Bütün dünyada olduğu gibi, ülkemizde de neoliberalizm “alternatifsiz bir proje” olarak dayatılıyor. Recep Tayyip Erdoğan, herhangi bir toplumsal ayaklanmaya seferberlik ilan edilerek müdahale edileceğini ifade etti. Bu program uygulanacak, başka alternatifiniz yok demeye getirdi. Böylesi bir ortamda halka yeni seçenekler gösterebilmek ve bunu gerçekleştirmek bizim siyasal kapasitemizi ortaya koyacaktır. Bunun ilk adımı da Temmuz’da asgari ücrete zam ve hak talebiyle işçi sınıfını temsil etmektir. Bu yola girmek, mümkünse onlarla birlikte bu yolu yürümektir. Üstelik bu merkezi önemde bir sorundur. Bu dönemde siyasal başarılar elde edemezsek bu sorunlar örgütsel sorunlara dönüşecektir. Son yıllarda yaşadığımız gibi. 

Bununla birlikte zam verilmeyecekse ve verilmezse bunun nedeninin rejimin ve sermayenin emperyalist güç hiyerarşisine olan bağlılığından kaynaklandığını ileri süren, anti-emperyalist siyasi müdahaleler arayışında olan bir hat da kaçınılmaz bir şekilde inşa edilmelidir. 

“Tam Bağımsız Türkiye” sloganı, 1970’lerde hem iktidar perspektifi içeriyor hem de halk kitlelerini bir mücadele sürecine dahil ediyordu. Bugün “Tam Bağımsız Türkiye” sloganı etkili değil, zira dünya gerçekliğine uymuyor. Bu konudaki muhtemel tartışmaları burada açmıyorum. Fakat bize de bir slogan lazım: güncel, işçi sınıfı iktidarına yol gösteren, sınıf mücadelesini içeren ve halkı sürece dahil eden, siyasi bir slogan. 

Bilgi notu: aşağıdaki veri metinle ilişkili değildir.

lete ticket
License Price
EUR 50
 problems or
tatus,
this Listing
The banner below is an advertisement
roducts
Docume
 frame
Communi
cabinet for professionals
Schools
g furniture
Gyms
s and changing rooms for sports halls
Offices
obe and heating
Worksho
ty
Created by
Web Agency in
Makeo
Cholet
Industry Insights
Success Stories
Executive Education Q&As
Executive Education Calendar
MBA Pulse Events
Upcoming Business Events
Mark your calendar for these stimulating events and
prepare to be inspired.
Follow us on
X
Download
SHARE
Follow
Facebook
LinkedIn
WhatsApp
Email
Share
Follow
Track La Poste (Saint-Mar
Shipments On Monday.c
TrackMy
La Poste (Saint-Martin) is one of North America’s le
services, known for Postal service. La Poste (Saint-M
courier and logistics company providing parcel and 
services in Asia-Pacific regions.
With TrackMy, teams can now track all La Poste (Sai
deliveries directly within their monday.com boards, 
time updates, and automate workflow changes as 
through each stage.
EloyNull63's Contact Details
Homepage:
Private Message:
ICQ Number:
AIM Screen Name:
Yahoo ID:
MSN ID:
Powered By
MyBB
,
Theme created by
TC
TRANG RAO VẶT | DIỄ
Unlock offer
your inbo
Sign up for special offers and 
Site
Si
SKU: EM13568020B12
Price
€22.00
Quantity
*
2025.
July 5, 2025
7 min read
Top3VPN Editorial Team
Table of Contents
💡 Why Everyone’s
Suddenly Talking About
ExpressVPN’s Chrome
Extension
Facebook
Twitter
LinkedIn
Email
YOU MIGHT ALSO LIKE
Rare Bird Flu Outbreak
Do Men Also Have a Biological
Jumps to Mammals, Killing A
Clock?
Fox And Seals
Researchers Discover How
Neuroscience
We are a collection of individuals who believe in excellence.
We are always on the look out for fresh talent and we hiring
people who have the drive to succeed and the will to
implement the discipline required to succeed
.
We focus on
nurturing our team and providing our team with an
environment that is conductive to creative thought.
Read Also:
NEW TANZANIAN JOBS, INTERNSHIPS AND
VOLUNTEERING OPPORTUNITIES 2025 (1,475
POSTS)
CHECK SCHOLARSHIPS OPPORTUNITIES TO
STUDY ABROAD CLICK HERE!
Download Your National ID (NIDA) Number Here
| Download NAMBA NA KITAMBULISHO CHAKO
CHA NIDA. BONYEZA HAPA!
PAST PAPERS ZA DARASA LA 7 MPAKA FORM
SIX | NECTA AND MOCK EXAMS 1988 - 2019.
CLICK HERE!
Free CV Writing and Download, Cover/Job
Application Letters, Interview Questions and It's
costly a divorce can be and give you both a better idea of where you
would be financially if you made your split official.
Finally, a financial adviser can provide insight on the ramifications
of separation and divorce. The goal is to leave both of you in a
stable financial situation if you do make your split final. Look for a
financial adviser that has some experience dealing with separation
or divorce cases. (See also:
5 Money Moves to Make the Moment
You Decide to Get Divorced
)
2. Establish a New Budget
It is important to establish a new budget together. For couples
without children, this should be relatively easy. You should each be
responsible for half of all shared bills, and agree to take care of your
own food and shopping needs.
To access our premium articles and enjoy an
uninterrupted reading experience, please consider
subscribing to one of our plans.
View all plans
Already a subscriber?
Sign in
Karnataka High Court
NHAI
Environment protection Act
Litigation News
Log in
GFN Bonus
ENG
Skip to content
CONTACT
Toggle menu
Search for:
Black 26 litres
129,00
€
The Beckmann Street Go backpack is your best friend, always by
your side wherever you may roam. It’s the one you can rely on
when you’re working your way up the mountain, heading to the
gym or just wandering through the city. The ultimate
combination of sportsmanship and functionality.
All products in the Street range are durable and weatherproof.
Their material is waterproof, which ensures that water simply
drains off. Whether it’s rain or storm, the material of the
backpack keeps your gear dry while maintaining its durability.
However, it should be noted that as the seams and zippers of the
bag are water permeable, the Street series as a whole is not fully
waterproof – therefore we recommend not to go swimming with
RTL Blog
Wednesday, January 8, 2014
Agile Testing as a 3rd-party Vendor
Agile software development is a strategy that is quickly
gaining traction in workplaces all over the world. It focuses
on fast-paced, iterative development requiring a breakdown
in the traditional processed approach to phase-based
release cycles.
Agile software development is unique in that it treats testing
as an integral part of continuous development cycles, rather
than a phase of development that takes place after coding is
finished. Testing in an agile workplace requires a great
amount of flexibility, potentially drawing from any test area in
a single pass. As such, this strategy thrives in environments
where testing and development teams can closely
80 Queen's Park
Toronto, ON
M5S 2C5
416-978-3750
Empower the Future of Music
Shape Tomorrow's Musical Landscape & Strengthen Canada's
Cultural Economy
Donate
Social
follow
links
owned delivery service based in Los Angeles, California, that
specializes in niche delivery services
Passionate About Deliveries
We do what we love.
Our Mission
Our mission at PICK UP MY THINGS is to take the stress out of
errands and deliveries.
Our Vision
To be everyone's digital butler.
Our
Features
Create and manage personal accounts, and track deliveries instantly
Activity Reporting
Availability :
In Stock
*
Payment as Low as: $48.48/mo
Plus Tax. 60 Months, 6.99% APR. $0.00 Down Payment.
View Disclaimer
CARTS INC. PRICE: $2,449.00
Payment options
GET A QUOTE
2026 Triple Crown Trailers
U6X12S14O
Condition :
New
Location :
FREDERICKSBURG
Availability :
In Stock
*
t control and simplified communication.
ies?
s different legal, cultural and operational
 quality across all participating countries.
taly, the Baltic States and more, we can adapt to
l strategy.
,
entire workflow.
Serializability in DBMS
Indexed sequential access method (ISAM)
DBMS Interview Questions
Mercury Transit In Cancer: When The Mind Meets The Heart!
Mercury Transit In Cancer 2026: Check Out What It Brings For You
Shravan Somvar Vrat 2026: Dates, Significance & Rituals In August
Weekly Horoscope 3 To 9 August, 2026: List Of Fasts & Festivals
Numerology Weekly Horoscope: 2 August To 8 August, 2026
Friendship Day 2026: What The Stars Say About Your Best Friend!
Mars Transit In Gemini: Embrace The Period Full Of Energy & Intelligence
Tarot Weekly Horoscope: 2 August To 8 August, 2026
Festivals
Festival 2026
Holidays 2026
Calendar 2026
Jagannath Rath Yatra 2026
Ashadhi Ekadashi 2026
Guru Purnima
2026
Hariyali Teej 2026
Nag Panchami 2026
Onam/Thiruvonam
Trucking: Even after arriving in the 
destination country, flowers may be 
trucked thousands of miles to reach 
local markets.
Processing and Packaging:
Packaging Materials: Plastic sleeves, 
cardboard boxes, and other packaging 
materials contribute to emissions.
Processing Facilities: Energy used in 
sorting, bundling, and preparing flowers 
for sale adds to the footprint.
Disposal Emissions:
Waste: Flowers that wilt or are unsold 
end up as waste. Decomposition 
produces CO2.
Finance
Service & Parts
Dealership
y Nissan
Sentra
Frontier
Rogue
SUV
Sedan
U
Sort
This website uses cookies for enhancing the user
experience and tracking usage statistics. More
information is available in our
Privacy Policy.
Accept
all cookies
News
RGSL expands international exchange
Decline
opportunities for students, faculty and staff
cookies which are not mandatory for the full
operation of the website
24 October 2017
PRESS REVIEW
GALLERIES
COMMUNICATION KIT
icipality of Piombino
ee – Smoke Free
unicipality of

Orta Vadeli Saldırı’nın attığı her adımda, her saldırı girişiminde karşısında gördüğü direniş, Orta Vadeli Sınıf Mücadelesi’ni oluşturacaktır. Saldırı her zamanki gibi özeldir, bu kez sınıf mücadelesi de özel olmalıdır. Üstelik bu, mücadelenin bütünlüklü olması bakımından da önemlidir. Bu saldırıya vereceğimiz her güçlü cevap, egemenlerin OVP ile başlattıkları sınıf mücadelesinde mevziler kazanmamızla sınırlı kalmayacak, siyaseten bir güç oluşturarak tutuklularımız için de olumlu sonuçlar yaratacaktır. 

Biz, proletaryanın sınıf bilincinin gözle görülür cisimleşmesiysek eğer, bunu bir sınama olarak görelim ve hakkını verelim. Cezaevindeki arkadaşlarımız çıktıklarında bize “helal olsun” desin.